TASK ITEM
Look through the records and copy each line with the string "after" in it.
━━━━━━━━
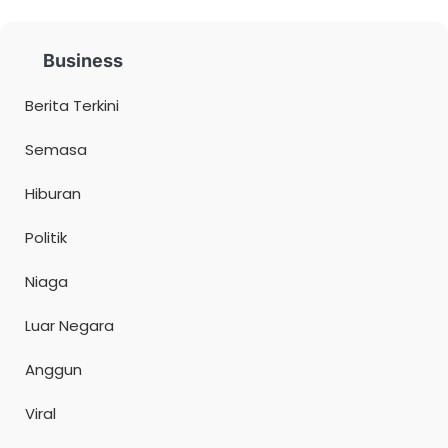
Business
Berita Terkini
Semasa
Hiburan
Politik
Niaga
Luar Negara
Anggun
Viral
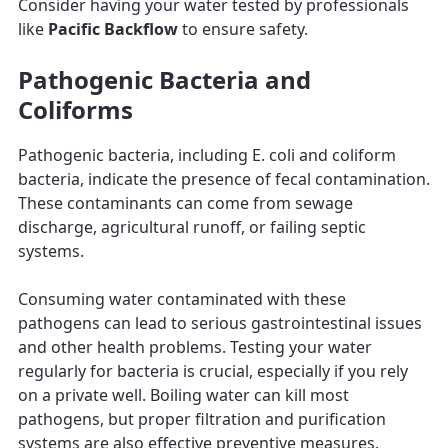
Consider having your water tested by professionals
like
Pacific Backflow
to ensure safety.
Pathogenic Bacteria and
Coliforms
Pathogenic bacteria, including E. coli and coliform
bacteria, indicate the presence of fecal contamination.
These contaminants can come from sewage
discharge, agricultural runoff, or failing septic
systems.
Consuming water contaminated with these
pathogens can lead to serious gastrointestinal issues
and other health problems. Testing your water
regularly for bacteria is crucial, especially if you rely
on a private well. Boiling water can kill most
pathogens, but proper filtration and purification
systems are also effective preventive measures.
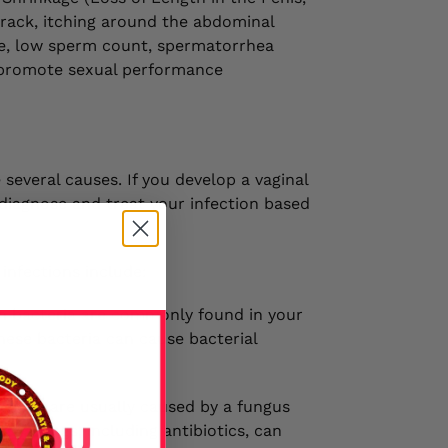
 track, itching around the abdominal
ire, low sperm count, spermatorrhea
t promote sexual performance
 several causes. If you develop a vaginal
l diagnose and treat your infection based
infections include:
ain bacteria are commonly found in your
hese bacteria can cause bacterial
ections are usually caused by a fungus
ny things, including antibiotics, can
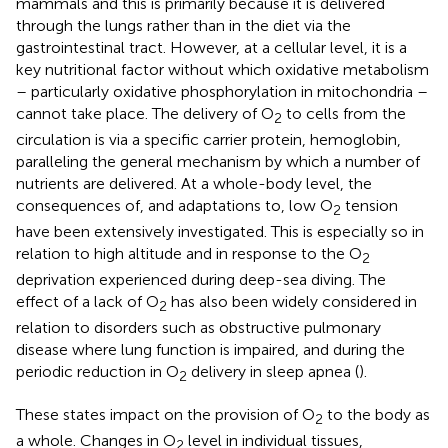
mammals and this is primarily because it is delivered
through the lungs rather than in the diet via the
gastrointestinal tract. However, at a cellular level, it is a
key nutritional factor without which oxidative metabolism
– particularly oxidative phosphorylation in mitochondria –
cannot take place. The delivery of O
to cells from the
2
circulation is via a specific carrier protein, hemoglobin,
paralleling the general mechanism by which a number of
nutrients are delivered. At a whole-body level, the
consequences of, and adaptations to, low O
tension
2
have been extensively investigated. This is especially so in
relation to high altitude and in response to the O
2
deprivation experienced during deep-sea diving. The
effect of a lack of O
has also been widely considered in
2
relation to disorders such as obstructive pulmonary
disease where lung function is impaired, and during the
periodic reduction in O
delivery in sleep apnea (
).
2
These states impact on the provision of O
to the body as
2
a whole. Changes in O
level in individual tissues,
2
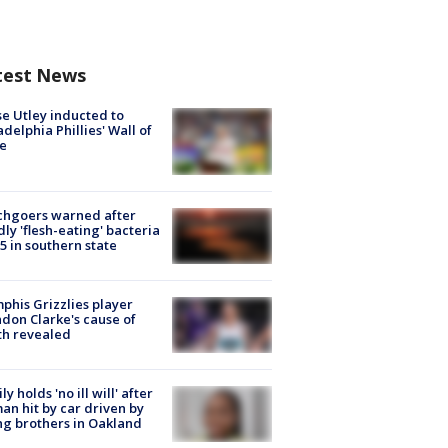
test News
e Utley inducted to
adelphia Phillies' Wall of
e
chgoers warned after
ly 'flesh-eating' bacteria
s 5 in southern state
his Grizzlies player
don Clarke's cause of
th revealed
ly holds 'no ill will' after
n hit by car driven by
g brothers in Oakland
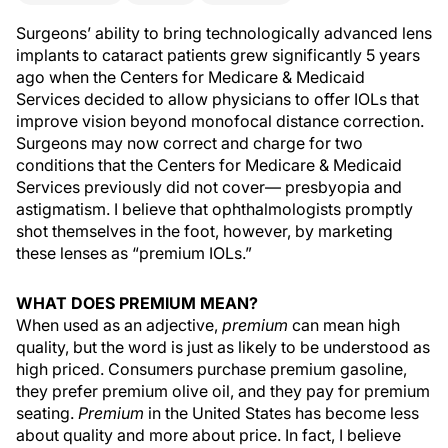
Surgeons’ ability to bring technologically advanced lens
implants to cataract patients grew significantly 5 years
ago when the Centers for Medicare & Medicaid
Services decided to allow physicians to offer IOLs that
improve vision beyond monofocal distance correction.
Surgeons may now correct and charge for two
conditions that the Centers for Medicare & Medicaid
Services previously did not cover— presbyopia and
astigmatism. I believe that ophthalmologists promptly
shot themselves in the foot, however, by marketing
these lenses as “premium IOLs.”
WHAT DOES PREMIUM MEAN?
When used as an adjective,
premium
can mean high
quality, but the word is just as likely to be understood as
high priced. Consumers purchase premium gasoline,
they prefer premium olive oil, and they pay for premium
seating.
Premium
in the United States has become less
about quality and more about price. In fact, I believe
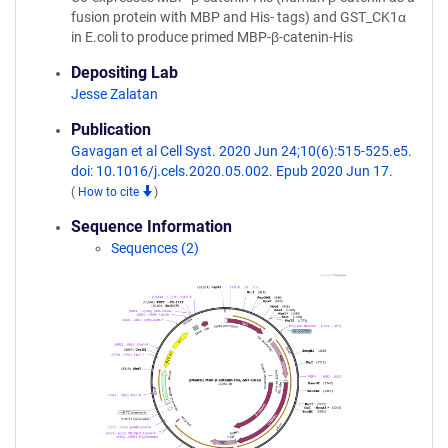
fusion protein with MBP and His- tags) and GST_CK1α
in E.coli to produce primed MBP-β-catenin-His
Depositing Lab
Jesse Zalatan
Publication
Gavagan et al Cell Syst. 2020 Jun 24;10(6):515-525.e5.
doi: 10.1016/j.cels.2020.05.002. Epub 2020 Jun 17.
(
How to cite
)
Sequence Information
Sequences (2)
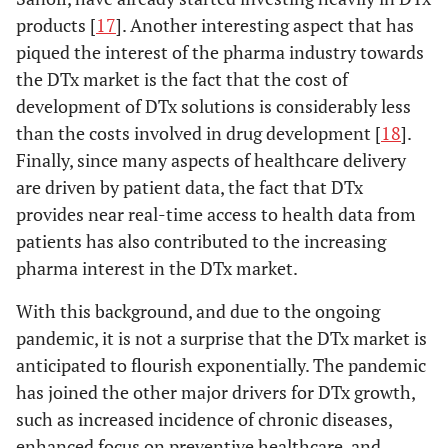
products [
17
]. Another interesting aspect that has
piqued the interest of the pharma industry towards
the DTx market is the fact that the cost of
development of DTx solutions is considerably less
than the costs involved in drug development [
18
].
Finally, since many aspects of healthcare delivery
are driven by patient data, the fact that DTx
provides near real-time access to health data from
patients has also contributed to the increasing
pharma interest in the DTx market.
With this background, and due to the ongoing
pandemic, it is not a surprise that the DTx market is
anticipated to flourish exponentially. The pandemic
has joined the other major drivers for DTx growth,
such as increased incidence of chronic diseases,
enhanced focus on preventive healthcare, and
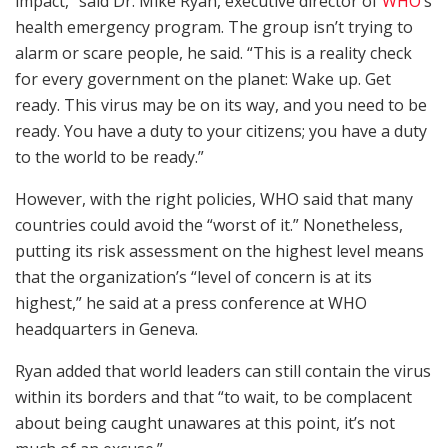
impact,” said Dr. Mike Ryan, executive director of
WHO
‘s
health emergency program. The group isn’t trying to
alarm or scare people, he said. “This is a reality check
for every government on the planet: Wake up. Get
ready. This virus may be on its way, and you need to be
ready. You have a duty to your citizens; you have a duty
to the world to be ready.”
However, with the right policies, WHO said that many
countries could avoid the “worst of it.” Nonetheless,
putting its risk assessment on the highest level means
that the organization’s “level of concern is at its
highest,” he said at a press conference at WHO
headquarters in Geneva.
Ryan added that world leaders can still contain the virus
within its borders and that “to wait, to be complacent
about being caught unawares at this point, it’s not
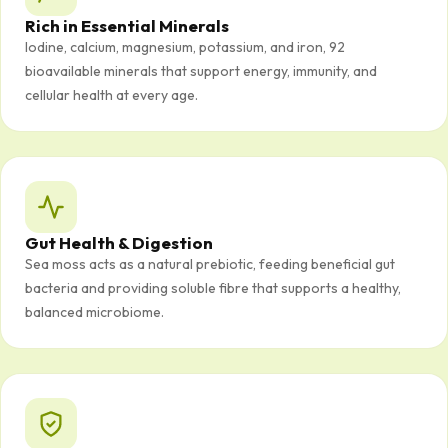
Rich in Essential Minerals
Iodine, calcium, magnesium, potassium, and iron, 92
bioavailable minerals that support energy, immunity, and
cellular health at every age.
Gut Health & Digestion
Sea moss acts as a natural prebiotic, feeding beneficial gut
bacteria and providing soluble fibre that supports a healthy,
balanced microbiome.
━━━━━━━━
SOLUTION TO THE PROBLEM
chgoers warned after
ly holds 'no ill will' after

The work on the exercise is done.